Avevo deciso, tempo fa, che il mio voto alle prossime Elezioni Europee, il mio semplicissimo voto, che vale come quello di tutti, quello degli hater che vomiteranno su questa mia breve nota, ad esempio, o dei nostalgici del quando-c’era-lui, il mio voto, appunto, sarebbe stato frutto di un semplice ragionamento: avrei votato per la lista più europeista fra tutte, per chi avesse fatto lo sforzo più grande di unire, superare gli steccati, ragionare in nome di beni e valori comuni.
Non sfugge a nessuno, neanche a me, che queste elezioni di domenica assumono sempre di più l’aspetto di un referendum sull’Unione Europea. E io ho scoperto di tenerci molto, all’Europa. Nonostante i banchieri, i commissari, gli zero virgola del deficit, la burocrazia e tutto il resto. Perché c’è una valore supremo che l’Unione Europea garantisce a tutti: ed è la pace. Detta così, sembra una cosa da bacchettoni. Ma proviamo a guardare con l’occhio degli storici. Di noi, un giorno, scriveranno questo, e poco altro: eravamo in guerra, eravamo nemici, poi abbiamo saputo costruire un continente di pace.
Tra tutte le liste in campo, dal mio personale punto di vista, lo sforzo più europeista e più aperto l’ha fatto, pur con tutti i suoi limiti, il Partito Democratico di Zingaretti. E quindi, si, voterò Pd. Hater, scatenatevi.
La prova della bontà di questo impegno l’ho avuta sabato scorso, quando abbiamo organizzato a Marsala una bella e riuscita manifestazione di sostegno a Pietro Bartolo, medico di Lampedusa, candidato nella Circoscrizione isole proprio con il Pd. Eravamo in tanti, tante storie diverse, gente che non si faceva una cosa insieme da anni, facce nuove, amici. Nessuno aveva la tessera del Pd in tasca o un ruolo o una carica. Tutti diversi, tutti per Bartolo.
Perchè si, voterò Pietro Bartolo.
Non lo faccio nè per i migranti, nè per i morti in mare. Anche per quello ci giudicherà la storia, tra l’altro. Un giorno di noi diranno: hanno costruito un’area di pace duratura (vedi sopra). E nel rigo successivo: hanno creato un cimitero nel Mediterraneo.

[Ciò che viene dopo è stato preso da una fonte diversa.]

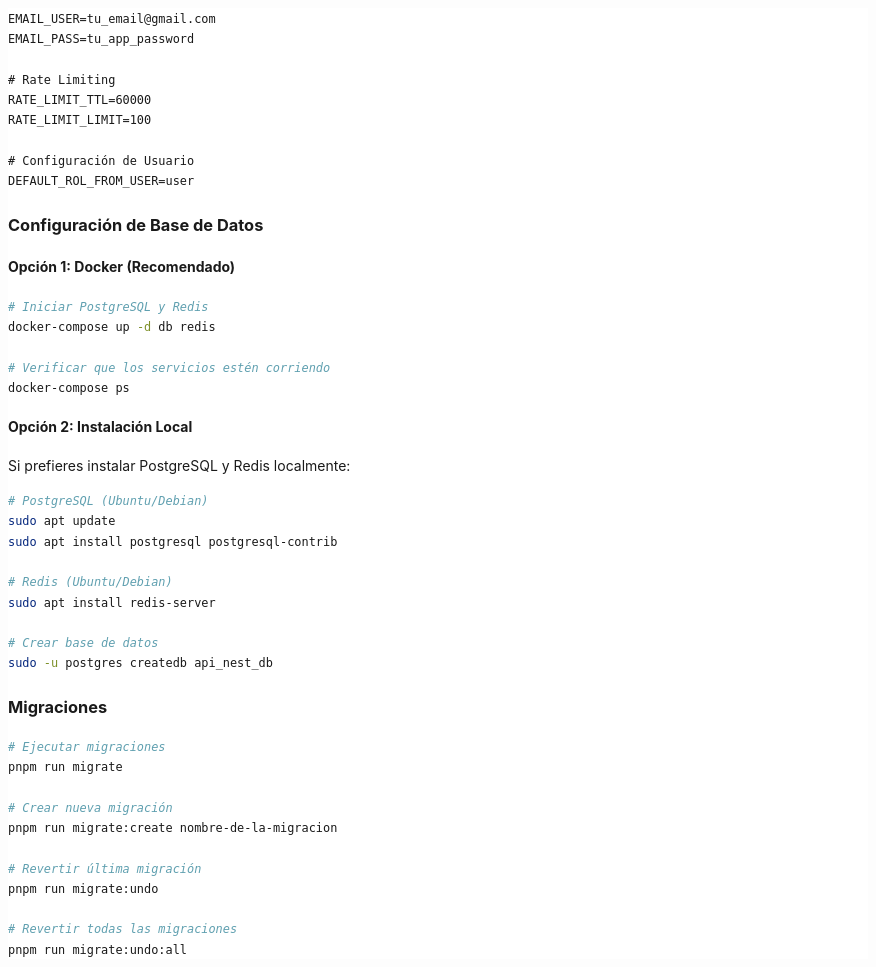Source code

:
 ```env
EMAIL_USER=tu_email@gmail.com
EMAIL_PASS=tu_app_password

# Rate Limiting
RATE_LIMIT_TTL=60000
RATE_LIMIT_LIMIT=100

# Configuración de Usuario
DEFAULT_ROL_FROM_USER=user
```

### Configuración de Base de Datos

#### Opción 1: Docker (Recomendado)

```bash
# Iniciar PostgreSQL y Redis
docker-compose up -d db redis

# Verificar que los servicios estén corriendo
docker-compose ps
```

#### Opción 2: Instalación Local

Si prefieres instalar PostgreSQL y Redis localmente:

```bash
# PostgreSQL (Ubuntu/Debian)
sudo apt update
sudo apt install postgresql postgresql-contrib

# Redis (Ubuntu/Debian)
sudo apt install redis-server

# Crear base de datos
sudo -u postgres createdb api_nest_db
```

### Migraciones

```bash
# Ejecutar migraciones
pnpm run migrate

# Crear nueva migración
pnpm run migrate:create nombre-de-la-migracion

# Revertir última migración
pnpm run migrate:undo

# Revertir todas las migraciones
pnpm run migrate:undo:all
```
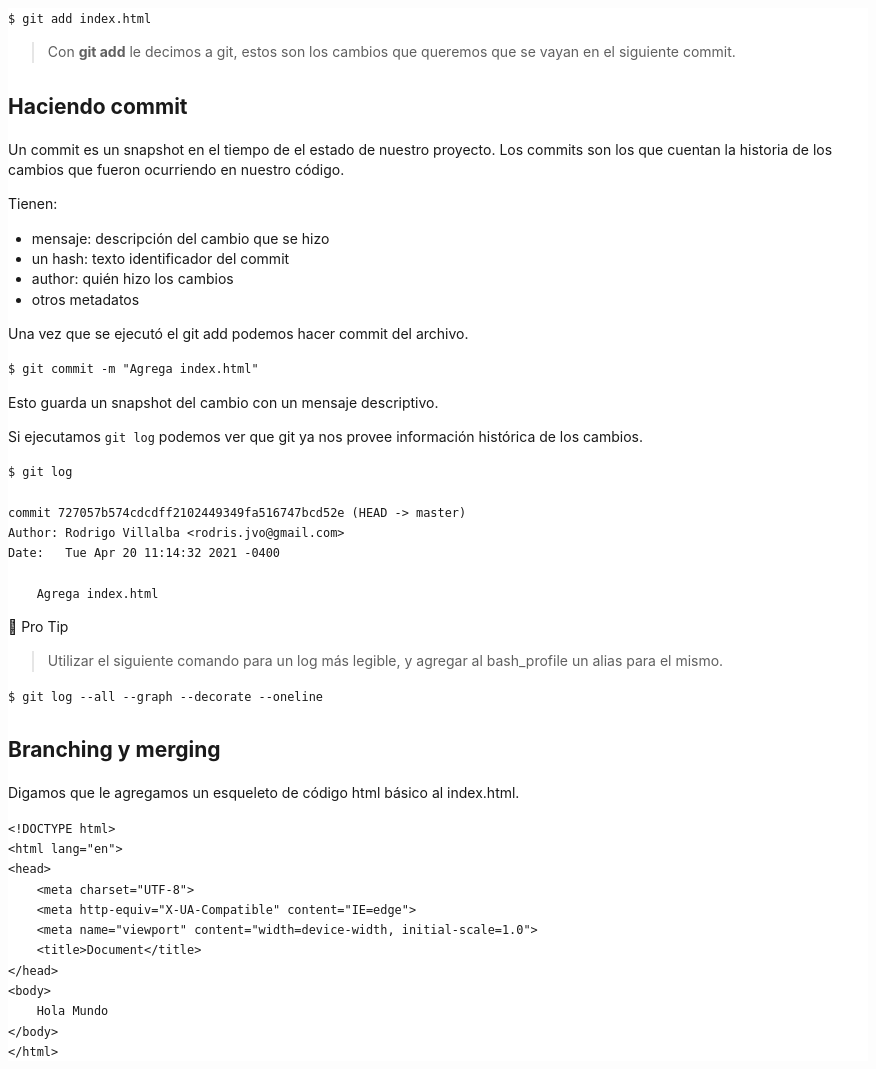     $ git add index.html

> Con **git add** le decimos a git, estos son los cambios que queremos que se vayan en el siguiente commit.

## Haciendo commit

Un commit es un snapshot en el tiempo de el estado de nuestro proyecto. Los commits son los que cuentan la historia de los cambios que fueron ocurriendo en nuestro código.

Tienen:

- mensaje: descripción del cambio que se hizo
- un hash: texto identificador del commit
- author: quién hizo los cambios
- otros metadatos

Una vez que se ejecutó el git add podemos hacer commit del archivo.

    $ git commit -m "Agrega index.html"

Esto guarda un snapshot del cambio con un mensaje descriptivo.

Si ejecutamos `git log` podemos ver que git ya nos provee información histórica de los cambios.

```
$ git log

commit 727057b574cdcdff2102449349fa516747bcd52e (HEAD -> master)
Author: Rodrigo Villalba <rodris.jvo@gmail.com>
Date:   Tue Apr 20 11:14:32 2021 -0400

    Agrega index.html
```

🔦 Pro Tip

> Utilizar el siguiente comando para un log más legible, y agregar al bash_profile un alias para el mismo.

    $ git log --all --graph --decorate --oneline

## Branching y merging

Digamos que le agregamos un esqueleto de código html básico al index.html.

```
<!DOCTYPE html>
<html lang="en">
<head>
    <meta charset="UTF-8">
    <meta http-equiv="X-UA-Compatible" content="IE=edge">
    <meta name="viewport" content="width=device-width, initial-scale=1.0">
    <title>Document</title>
</head>
<body>
    Hola Mundo
</body>
</html>
```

A proposito, dato che sono in fase di outing faccio un’altra confessione: sono abbonato al Foglio, e lo trovo un ottimo quotidiano. Oggi, per esempio, c’è un articolo che si chiama “Il dolore degli altri” e consiglio a tutti di leggere. Questo è il link.
Non lo faccio per Salvini o per le Ong. Non lo faccio per pietas, perché me lo dice il mio Vescovo.
Non lo faccio per le storie che Bartolo racconta, per Fuocoammare o per i libri che ha scritto sulla sua esperienza di medico impegnato nel salvataggio di tante vite e nella constatazione di tantissimi morti in mare.
Lo faccio per il più misterioso e ostile dei pronomi.
Lo faccio per “noi”.
Per me l’Europa è un punto fermo. Fatta l’Italia, mancavano gli italiani, diceva Massimo D’Azeglio un secolo e mezzo fa.
Fatta l’Europa unita, sembrano essere venuti a mancare gli europei, oggi. E gli europei siamo noi.
E “noi” significa una comunità, che condivide valori irrinunciabili, storie, idee. Per me Pietro Bartolo le rappresenta tutte. Con dignità, in silenzio, con ostinazione.
Noi siamo l’Europa, noi siamo il Mediterraneo, noi siamo la storia. E il mito.
Il racconto mitologico narra che Europa era una principessa fenicia che viveva sulla costa africana. Zeus, avendola vista in spiaggia a raccogliere fiori insieme alle sue compagne se ne invaghisce. Il padre degli dei si trasformò in un bellissimo e bianco toro, si avvicinò alla fanciulla per nulla intimorita e gli si stese ai piedi. Europa gli salì sul dorso. Zeus fuggì con lei, ì attraversando il mare e trasportandola a Creta.
La storia dell’Europa, insomma, è iniziata proprio con uno sbarco.